You’ll notice all of the proxy settings available here, but there’s a few we want to focus on to get started. First, Look at the Proxy Listener section and make sure that the checkbox under the “Running” column is selected and that the interface reads 127.0.0.1:8080
Next, make sure that the checkboxes for “Intercept requests based on the following rules” and “Intercept Responses based on the following rules” are checked in the following sections.
Left click on the icon to open the configuration screen.
Next head over to the “General Tab” at the top and fill in the details. It’s best to call it something you recognize, like “BurpSuite”
Go ahead and click OK and now we can start using our proxy.
Once you save you may see a notice that you haven’t enabled any whitelisted URL patterns. This is one of the features in FoxyProxy that will allow you to use multiple proxy services based on specific URL patterns. We won’t get into that in this guide, so for now just ignore the message for the time being and click “Yes”.
You’ll now see your newly added Proxy on the list. Make sure the enabled column is checked and click close
Now, remember that icon from earlier next to the address bar? If you right click, you’ll be able to select “Use proxy BurpSuite for all URLs”. Make sure Burp is running and visit any website you like. We’ll go to Google for now, so just type http://www.google.com
into the address bar and click Go. If it appears that Firefox is taking forever to connect, it’s likely because burp is capturing the request, if not, you may have to enable intercepting in Burp, so let’s go over that now.
Go to BurpSuite and select “Proxy” on the top row of tabs, and “Intercept” in the second row of tabs, both highlighted orange here.
You will notice that my request to Google has been captured by BurpSuite. If you don’t see this you want to make sure that the “Intercept is On” button appears as circled in orange. If it’s set to “Intercept is off” your traffic is likely going through Burp but you’re not watching each request.
Moving forward, you can click the “Forward” button and look at each request and response as it comes through. You will see a blank white screen if there are no more requests or responses to pass.
If we head back to the browser you may see this message if you’re using Google over HTTPS.
You can add an exception everytime this happens when you’re using a proxy, but that can get a little annoying. We can also set Firefox to trust the burp certificate so that we don’t get this error.
The Professional version of burp allows us to get the certificate pretty easily, but in the free version we have to do a little work.
Since we’re already on a page using HTTPS we can click “Add Exception…”. If you navigated away from the page, simply visit any https enabled website and go from there.

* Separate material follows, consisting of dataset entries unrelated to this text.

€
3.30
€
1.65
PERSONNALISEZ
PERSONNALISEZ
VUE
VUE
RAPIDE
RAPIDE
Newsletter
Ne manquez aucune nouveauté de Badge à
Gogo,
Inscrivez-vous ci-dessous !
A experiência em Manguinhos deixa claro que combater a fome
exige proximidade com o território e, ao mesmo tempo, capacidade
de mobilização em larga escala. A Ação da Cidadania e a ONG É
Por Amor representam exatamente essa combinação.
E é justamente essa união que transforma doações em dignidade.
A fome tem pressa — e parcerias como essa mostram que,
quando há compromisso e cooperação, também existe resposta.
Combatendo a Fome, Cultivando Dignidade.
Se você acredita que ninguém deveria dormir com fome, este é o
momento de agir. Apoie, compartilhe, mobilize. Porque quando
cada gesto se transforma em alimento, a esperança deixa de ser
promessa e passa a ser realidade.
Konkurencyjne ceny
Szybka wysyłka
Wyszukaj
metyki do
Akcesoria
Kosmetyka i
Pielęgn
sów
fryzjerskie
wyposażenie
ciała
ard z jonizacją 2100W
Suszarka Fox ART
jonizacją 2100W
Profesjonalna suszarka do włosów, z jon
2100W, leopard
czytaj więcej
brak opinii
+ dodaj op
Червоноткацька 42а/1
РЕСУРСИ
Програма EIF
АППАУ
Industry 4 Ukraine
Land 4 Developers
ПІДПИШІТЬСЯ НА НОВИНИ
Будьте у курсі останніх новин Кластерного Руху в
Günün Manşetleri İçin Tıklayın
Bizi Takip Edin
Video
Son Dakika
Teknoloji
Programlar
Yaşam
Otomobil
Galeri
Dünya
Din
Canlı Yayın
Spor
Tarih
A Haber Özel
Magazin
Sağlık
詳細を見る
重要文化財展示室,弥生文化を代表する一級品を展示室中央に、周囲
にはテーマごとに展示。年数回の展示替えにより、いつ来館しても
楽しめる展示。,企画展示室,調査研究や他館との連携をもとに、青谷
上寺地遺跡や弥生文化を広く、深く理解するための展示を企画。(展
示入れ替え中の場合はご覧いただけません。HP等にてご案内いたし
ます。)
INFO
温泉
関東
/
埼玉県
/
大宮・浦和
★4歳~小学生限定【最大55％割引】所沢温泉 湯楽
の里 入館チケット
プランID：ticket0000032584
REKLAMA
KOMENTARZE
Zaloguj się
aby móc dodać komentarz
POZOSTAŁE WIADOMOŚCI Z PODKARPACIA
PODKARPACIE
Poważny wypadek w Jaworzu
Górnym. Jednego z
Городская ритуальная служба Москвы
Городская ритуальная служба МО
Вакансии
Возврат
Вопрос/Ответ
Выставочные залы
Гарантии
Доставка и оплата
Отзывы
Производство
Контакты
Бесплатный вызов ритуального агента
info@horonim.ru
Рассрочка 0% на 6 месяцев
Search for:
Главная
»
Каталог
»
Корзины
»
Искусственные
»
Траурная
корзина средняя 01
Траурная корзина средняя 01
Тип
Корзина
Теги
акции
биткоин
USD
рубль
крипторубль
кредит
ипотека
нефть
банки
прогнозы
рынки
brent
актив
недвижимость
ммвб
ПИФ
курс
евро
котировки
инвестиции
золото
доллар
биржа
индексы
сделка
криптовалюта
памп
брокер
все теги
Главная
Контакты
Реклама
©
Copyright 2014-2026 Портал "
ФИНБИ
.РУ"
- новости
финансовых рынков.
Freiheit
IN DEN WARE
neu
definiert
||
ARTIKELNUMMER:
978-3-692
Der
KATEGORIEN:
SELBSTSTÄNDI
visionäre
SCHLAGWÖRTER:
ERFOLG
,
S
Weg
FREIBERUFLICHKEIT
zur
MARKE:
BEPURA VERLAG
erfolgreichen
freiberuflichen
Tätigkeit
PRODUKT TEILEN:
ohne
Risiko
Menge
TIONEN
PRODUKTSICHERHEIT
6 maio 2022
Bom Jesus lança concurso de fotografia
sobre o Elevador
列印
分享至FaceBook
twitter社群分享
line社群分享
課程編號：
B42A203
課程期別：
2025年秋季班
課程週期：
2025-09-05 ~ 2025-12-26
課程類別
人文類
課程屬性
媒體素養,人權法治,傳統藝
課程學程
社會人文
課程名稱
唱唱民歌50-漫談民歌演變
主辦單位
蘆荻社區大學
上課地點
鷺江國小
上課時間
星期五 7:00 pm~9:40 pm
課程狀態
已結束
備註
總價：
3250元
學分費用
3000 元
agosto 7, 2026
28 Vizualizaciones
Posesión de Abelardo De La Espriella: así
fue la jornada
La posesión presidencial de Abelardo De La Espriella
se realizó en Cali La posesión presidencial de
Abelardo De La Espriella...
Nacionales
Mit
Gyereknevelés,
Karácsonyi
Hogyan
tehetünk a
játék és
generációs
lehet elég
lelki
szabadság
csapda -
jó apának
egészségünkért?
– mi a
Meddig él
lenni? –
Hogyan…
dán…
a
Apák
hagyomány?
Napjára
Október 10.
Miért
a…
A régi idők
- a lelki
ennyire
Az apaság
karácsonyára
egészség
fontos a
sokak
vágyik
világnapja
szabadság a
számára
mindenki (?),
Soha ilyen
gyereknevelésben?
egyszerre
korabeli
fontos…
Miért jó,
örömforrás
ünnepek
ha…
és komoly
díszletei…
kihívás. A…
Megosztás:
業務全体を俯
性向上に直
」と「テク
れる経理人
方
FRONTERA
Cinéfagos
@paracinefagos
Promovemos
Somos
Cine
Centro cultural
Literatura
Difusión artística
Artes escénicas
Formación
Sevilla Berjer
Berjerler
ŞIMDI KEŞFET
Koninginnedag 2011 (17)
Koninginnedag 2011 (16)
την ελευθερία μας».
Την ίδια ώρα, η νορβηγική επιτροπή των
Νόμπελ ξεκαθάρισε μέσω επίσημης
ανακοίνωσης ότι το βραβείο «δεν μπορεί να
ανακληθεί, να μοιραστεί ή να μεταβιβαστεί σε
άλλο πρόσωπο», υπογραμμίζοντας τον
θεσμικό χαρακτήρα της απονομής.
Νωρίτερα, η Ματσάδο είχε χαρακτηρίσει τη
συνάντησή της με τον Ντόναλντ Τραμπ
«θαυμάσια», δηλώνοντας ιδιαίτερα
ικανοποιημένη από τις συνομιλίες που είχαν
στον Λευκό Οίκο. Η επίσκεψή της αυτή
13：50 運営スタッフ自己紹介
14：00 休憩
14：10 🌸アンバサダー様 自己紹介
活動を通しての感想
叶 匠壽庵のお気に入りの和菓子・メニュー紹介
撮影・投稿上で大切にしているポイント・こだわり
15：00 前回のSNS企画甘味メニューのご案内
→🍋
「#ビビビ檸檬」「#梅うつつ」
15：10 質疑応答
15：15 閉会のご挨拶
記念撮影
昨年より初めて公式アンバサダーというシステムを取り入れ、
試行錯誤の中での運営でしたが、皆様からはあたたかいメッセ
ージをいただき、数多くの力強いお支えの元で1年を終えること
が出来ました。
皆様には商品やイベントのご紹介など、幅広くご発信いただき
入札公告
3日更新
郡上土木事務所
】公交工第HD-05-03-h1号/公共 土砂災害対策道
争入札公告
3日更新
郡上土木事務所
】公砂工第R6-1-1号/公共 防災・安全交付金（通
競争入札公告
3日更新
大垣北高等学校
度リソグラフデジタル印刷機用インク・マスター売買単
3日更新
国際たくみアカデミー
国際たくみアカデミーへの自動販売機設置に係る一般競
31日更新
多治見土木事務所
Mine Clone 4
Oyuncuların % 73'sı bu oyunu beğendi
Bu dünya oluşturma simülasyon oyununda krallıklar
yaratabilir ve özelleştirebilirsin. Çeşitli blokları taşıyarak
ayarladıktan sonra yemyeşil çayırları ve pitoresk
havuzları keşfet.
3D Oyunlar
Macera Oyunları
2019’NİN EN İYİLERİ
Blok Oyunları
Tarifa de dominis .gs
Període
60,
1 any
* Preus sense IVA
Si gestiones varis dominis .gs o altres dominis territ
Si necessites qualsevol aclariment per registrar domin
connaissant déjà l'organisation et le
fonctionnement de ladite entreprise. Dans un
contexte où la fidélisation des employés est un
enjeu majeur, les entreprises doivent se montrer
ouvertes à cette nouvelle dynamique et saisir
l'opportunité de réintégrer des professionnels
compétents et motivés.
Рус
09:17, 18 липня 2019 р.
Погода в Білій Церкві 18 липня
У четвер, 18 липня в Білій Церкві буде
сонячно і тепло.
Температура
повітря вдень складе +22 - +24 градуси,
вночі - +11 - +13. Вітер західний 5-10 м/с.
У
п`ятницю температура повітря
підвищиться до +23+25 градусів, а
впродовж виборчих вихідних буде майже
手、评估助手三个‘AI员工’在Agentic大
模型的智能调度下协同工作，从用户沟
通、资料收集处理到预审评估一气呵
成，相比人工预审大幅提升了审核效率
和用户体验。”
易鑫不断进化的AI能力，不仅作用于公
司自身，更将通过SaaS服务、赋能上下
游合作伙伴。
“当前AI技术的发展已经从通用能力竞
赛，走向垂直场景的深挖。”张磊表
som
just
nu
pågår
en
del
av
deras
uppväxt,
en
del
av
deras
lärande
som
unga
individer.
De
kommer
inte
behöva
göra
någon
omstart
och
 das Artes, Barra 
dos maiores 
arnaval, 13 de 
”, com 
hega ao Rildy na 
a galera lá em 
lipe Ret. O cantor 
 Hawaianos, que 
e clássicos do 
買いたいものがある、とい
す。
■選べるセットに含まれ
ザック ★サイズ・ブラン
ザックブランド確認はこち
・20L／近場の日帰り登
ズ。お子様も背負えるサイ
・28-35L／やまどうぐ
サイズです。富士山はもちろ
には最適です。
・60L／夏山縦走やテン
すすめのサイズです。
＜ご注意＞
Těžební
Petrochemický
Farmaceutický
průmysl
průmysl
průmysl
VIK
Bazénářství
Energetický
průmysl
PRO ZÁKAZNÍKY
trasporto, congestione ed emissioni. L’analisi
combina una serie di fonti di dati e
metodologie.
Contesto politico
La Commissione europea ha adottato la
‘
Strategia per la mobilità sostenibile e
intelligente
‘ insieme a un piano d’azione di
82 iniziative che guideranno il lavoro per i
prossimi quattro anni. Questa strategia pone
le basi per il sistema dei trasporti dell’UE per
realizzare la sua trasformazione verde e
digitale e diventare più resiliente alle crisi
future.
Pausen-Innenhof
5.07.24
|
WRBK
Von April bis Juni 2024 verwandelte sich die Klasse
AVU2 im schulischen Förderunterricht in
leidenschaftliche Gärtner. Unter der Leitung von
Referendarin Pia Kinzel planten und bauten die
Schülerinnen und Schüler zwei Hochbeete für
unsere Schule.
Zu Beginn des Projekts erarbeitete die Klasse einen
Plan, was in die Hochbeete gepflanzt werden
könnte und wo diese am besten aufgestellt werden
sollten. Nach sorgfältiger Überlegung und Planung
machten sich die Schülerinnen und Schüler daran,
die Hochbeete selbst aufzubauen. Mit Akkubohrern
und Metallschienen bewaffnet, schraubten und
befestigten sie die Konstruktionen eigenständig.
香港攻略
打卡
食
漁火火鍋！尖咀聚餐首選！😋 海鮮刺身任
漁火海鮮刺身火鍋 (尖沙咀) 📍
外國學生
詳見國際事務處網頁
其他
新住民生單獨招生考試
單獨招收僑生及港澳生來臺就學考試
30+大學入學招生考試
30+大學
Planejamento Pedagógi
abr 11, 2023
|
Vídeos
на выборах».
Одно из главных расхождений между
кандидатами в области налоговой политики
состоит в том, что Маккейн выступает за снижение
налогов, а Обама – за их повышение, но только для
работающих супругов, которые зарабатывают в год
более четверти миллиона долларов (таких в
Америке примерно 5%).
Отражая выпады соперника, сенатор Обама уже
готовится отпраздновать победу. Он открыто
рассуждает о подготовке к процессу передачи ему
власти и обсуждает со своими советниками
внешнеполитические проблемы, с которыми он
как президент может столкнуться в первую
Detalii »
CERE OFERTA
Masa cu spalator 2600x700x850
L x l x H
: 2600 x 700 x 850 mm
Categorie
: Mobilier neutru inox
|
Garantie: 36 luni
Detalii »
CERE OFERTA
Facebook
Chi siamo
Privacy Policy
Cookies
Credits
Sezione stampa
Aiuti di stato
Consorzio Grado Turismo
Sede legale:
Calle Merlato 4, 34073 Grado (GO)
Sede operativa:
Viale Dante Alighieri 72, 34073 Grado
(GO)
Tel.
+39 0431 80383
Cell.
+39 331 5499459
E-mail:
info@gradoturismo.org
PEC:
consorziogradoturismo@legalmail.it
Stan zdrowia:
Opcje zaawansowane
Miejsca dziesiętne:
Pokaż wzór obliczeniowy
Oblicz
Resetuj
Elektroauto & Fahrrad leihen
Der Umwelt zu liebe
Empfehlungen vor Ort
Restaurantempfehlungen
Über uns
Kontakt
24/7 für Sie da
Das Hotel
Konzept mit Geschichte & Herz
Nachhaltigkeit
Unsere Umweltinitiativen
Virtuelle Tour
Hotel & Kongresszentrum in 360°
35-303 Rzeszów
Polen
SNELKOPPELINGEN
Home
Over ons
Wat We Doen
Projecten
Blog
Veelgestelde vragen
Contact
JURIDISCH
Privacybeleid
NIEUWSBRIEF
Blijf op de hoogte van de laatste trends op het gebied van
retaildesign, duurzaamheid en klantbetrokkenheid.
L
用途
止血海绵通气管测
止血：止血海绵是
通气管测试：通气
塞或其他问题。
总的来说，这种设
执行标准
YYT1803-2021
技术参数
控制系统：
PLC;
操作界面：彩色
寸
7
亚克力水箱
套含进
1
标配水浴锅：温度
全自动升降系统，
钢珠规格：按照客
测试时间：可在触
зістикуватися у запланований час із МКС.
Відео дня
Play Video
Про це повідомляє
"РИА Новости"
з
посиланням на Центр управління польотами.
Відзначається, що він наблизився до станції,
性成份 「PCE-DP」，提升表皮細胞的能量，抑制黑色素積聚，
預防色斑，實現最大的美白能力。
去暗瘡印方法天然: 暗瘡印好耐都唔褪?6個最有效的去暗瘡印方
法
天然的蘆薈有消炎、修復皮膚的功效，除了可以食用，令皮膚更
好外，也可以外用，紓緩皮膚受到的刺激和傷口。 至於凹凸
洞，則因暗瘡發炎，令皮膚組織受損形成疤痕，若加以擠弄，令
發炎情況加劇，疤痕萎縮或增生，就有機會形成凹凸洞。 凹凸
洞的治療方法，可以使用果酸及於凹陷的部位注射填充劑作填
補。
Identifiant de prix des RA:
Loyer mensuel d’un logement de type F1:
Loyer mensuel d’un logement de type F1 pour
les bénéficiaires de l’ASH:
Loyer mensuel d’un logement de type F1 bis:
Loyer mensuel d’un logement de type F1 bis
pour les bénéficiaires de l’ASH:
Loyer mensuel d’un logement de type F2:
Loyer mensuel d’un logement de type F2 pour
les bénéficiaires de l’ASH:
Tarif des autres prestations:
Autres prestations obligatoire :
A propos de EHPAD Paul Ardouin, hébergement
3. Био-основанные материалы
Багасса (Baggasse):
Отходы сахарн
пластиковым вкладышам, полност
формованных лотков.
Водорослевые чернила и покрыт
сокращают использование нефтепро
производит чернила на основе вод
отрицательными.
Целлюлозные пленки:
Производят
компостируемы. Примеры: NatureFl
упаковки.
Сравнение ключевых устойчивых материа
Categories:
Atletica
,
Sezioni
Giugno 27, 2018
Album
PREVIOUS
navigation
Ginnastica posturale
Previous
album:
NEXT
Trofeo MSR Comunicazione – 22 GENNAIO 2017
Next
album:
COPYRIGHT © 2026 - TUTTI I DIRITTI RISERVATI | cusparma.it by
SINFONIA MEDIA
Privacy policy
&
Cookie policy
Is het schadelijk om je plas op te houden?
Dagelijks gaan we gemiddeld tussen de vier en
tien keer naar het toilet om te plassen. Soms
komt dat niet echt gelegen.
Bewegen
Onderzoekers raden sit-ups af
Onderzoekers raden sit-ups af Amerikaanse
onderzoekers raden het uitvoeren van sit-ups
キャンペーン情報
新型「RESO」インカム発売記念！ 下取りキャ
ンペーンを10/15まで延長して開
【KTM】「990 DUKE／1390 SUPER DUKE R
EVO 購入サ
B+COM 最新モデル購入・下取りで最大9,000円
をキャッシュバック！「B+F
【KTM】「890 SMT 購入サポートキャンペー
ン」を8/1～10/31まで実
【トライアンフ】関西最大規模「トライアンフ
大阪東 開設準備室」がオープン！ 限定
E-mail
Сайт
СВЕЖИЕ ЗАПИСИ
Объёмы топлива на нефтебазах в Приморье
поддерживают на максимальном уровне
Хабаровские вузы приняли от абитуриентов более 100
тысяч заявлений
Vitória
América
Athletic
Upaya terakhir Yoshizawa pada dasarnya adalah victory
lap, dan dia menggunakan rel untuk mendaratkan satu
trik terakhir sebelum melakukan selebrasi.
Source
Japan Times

Next you’ll see the add exception screen which will allow us to view the certificate. Go ahead and click the View… button.
Here, you’ll see that you have a certificate your browser is warning you about. Since we know that the Portswigger CA is us, we can go ahead and install this into Firefox, but in order to do this we’ll need to export the certificate and note the location. Some important things to note here:
Make sure you select “PortSwigger CA” under the details of the certificate viewer before clicking export.
Make sure you save as the X.509 .crt, .pem file tye.
Click Save, and note the location.
We have to make sure this certificate is installed in Firefox. Accomplishing this is as easy as going into the options of Firefox and selecting “View Certificates” under “Advanced” in the Firefox Options pane.
On the next screen we just want to select import.
Select the certificate you exported earlier from the noted location and click OK. You will be prompted to select the type of trust for the certificate. You’ll want to select “Trust this CA to identify websites”
If done correctly you should be able to find the “Portswigger CA” Certificate name under the “Authorities” tab.
Now, you should be able to navigate to any SSL site in burp without being prompted to trust the certificate.
The next tweak we want to make is to disable Google Safebrowsing. Safebrowsing is obviously enabled for a reason but it can cause unwanted traffic during tests so we will disable it.
- Firefox button > Options > Options (or Tools > Options) > Security
And unchecking both “Block Reported attack sites” and “Block reported web forgeries”.
I certainly hope this guide has been helpful in getting you up and running easily with BurpSuite. We’ll be posting some additional tidbits in the near future on using Burp effectively.